Three Buffoons in the midst of the silly season: Michael Moore, Tom Coburn, Ralph Nader.
We are approaching some final bouts of the silly season before the Senate passes its … er… Insurance Industry Racket Protection Act…
… Okay, you know what? I have a bit of a thought process on the acceptance / unacceptance level for that electorate segment that’s supposed to be aligned behind Obama, the Democrats, and this bill. It goes back to a discussion I’ve seen splitting the difference in definitions of “LIberal” and “Progressive”. I’ll have to… urm… blog on it.
But that’s beside the point here. We have a few buffoons that need to be mentioned. Michael Moore, for one. Michael Moore “tweeted” out a call for a boycott of the state of Connecticut if the state doesn’t pull together a serious Recall effort for Joseph Lieberman. I am not that much a fan of blind, undirected political rage. There is no such thing as a Serious Senate Recall Effort — there are no legal provisions for such a thing.
Rolling into the Senate Filibuster Cloture vote, Tom Coburn — the Junior Insane Senator from Oklahoma (Inhofe is the Senior Insane Senator from Oklahoma) asked for prayers that a Senator might not make it to the vote for cloture. Naturally, this was speculated not to be so much a general call, but a specific reference to the wheel chair bound 93 year old Senator Robert Byrd. I am one that does not think Coburn necessarily had Senator Byrd in mind when making his statement. While it just happens that Byrd is in position to fulfill Coburn’s scenario, I still think Coburn was being a general-directed ahole as opposed to a specific-directed ahole. But just for the heck of it, I’ll pull all in to the speculation: maybe he was calling for a lone activist to push Senator Byrd’s wheel chair down an icy hill? That’s the ticket!

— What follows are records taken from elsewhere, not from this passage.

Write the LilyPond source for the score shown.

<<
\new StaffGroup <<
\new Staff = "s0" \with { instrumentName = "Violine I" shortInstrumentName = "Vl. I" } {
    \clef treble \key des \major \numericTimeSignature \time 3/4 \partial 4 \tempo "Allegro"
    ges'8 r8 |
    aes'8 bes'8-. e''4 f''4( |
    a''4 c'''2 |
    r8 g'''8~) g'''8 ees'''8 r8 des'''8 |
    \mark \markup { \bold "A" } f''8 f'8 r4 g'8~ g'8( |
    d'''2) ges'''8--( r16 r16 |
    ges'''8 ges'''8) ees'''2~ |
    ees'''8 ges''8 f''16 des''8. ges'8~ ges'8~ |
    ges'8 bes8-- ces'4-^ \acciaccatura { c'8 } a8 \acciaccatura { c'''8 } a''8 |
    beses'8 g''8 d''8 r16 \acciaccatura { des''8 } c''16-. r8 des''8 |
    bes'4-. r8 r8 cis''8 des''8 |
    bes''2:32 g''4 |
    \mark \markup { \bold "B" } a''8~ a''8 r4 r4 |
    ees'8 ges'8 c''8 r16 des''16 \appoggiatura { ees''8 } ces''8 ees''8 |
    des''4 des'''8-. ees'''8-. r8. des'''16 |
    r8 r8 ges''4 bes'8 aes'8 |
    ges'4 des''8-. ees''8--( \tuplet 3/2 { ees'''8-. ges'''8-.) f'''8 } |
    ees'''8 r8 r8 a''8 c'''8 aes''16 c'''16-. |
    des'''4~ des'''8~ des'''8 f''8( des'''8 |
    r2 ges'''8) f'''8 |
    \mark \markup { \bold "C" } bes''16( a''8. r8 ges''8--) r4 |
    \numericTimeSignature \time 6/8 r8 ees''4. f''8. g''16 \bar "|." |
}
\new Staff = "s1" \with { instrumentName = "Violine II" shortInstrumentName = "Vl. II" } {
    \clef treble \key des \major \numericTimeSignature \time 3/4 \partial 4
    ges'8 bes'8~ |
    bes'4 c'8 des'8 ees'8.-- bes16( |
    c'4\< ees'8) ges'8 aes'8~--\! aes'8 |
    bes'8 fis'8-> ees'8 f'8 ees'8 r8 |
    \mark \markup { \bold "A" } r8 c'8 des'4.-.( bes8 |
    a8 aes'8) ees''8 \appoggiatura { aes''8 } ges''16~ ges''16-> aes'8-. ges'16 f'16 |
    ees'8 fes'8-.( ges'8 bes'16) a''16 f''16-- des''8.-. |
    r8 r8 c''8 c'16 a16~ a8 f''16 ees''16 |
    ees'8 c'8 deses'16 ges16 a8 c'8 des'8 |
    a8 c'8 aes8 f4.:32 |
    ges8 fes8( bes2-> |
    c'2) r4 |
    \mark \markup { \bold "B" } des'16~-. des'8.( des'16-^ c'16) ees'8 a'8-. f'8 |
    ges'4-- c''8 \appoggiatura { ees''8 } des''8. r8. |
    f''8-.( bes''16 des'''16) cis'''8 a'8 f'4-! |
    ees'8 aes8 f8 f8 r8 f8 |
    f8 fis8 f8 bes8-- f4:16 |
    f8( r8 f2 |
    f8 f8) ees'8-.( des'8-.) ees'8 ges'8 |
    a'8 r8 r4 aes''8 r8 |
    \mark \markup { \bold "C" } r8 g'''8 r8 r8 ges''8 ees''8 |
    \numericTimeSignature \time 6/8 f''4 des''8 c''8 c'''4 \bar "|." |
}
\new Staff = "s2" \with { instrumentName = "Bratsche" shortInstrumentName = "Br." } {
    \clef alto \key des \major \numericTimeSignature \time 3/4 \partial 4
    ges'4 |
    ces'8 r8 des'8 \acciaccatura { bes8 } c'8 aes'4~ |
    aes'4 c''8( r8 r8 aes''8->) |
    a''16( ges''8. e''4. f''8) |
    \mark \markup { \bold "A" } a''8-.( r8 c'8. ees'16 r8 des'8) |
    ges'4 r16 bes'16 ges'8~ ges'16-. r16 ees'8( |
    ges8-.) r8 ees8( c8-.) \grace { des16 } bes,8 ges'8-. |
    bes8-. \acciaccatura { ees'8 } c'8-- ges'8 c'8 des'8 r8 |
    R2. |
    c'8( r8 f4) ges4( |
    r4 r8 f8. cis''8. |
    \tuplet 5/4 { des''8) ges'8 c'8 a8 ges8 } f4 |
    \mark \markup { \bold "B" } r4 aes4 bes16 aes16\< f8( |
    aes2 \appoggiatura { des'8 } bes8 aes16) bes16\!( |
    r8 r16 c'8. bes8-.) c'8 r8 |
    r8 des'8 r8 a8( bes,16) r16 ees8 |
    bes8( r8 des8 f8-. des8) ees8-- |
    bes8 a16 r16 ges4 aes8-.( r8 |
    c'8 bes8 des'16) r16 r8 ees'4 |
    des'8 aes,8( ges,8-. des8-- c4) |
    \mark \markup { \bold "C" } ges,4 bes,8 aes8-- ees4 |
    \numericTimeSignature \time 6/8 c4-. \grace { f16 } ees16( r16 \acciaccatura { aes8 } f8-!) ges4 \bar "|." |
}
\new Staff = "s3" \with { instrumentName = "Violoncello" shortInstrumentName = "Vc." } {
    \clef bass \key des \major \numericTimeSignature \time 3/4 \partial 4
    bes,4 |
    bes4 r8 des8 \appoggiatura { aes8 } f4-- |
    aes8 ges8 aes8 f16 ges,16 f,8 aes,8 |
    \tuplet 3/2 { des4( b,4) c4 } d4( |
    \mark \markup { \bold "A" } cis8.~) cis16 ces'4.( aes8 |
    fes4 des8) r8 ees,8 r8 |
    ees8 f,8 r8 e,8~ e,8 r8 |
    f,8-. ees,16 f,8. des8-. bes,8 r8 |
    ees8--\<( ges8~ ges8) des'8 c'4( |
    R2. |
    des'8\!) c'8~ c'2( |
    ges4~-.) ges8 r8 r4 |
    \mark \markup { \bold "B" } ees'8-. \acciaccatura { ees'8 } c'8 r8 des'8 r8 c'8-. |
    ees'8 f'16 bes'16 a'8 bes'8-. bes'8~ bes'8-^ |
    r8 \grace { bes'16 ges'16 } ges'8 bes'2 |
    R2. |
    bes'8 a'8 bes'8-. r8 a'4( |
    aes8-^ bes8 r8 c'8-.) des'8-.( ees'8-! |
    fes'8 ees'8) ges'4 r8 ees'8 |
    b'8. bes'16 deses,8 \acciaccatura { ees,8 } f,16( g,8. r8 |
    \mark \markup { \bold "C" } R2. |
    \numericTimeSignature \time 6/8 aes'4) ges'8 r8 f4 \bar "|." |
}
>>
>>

Something worth noting, though: my inflamatory and mildly irresponsible speculation about references to lone nuts tossing down Byrd’s wheel-chair would be moot if not for a Republican Whip job that set three Republican Senators ready to stray over to the cloture vote. I don’t know if these three were the “Moderate” Republicans — and, frankly, I don’t know who the third figure of such a triumvarite would be alongside the two Maine Senators — or if there’s this ideologically but not necessarily partisan conservative with his or her own rules of Senate Decorum. Something pops up in my mind about this one, though. If they had come to that spot earlier and more definitely, the ugly pork politics of the so called “Louisiana Purchase” and the “Cornhusker Kick-back” would not have fallen into this bill. I think it is fair to blame these contortions of Health Care policy on the sheer force of the strategy that holds a firm 40 vote Filibuster block — ergo, a portion of the mildly exasperating items in this bill are the Republicans’ faults, notwithstanding the statement that “The Democrats own it!”

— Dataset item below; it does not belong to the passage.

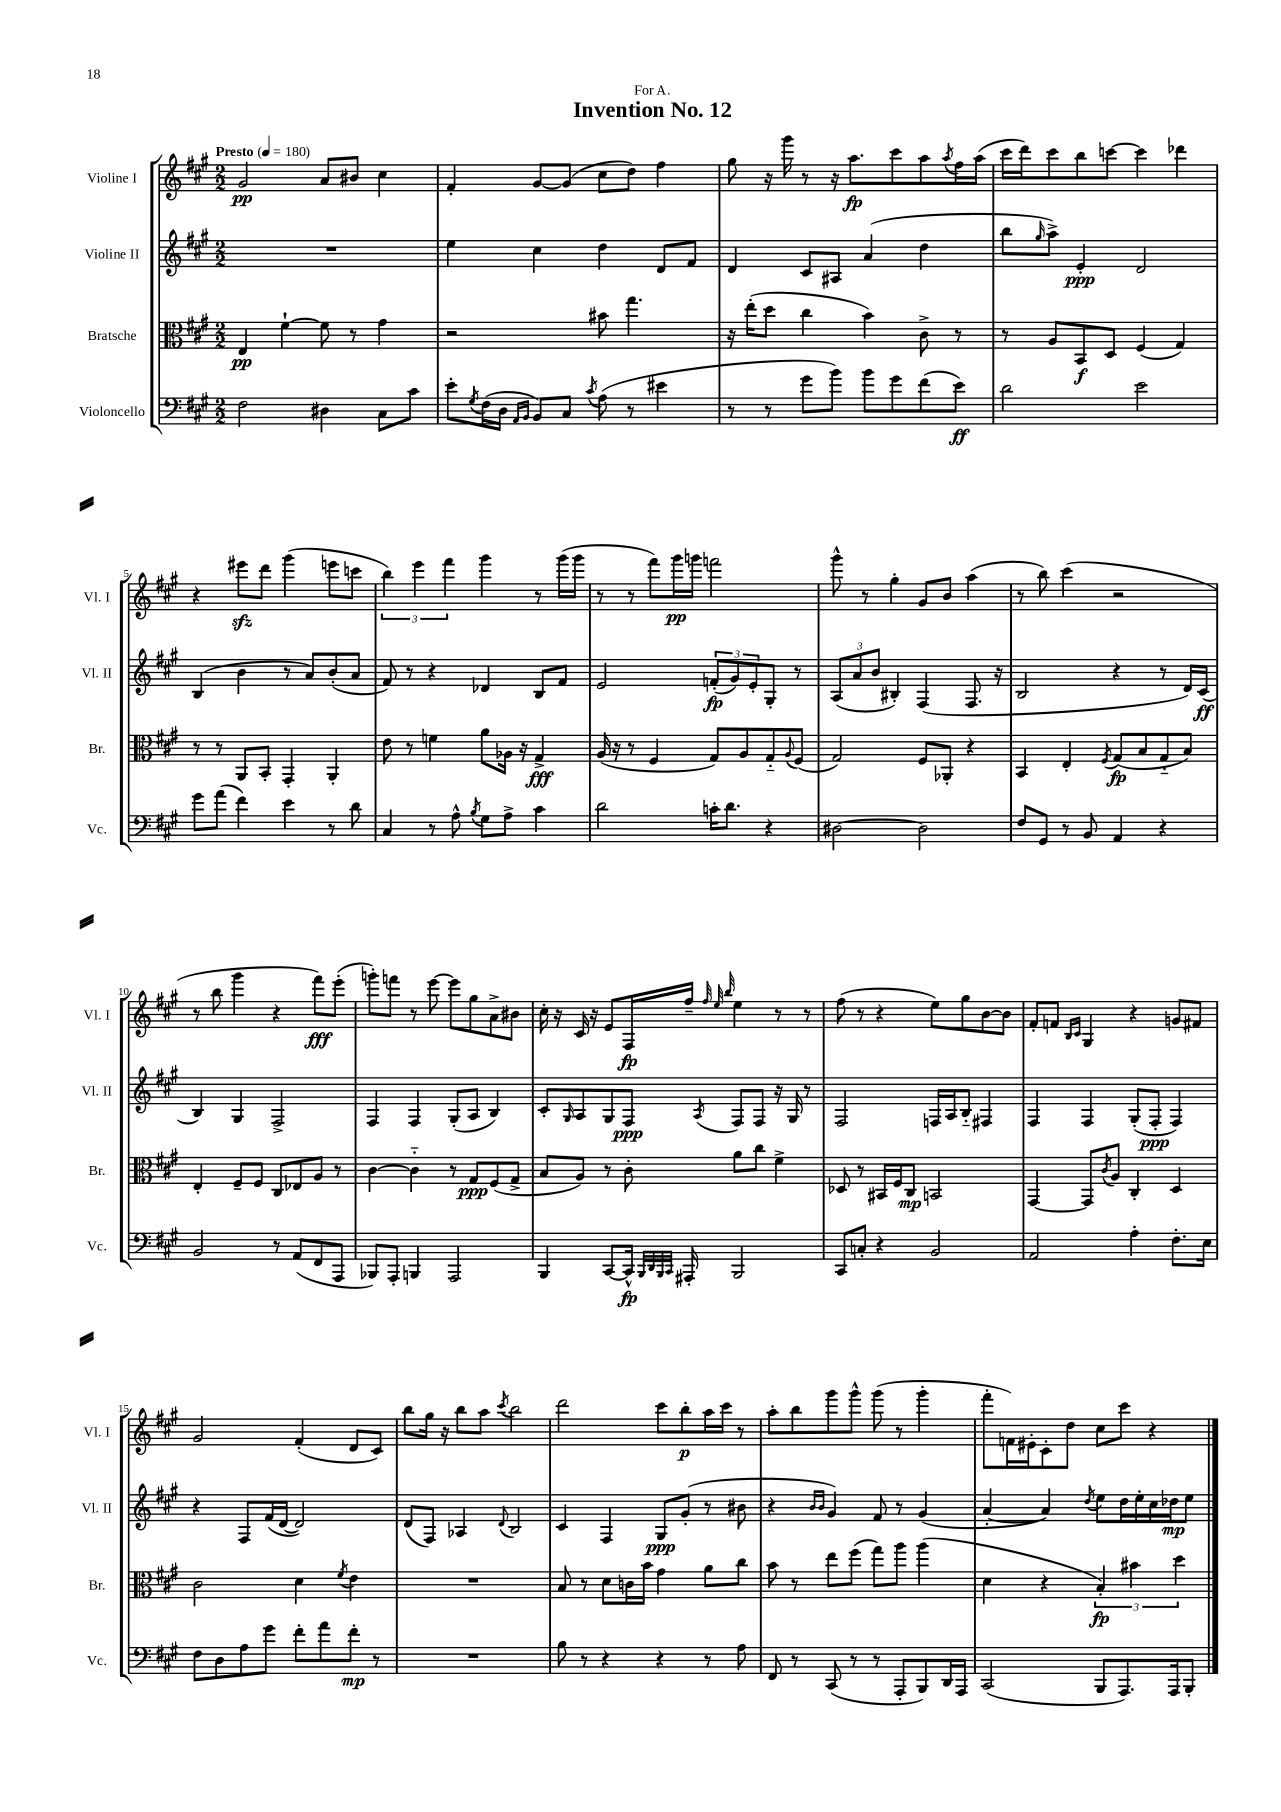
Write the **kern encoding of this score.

One last curious item, one final buffoon in addition to Michael Moore and Tom Coburn I need to mention. Ralph Nader threw himself into a bid for relevance with his two cents, lining himslef up somewhat though in supercharged manner behind statements made by Howard Dean. That’s alright, so far as it goes. The more disturbing item from Ralph Nader, and it is not his first time in stating this, was making the racial reference to Barack Obama as an “Uncle Tom”. This is sure to endear himself with someone or other, everyone and anyone — right?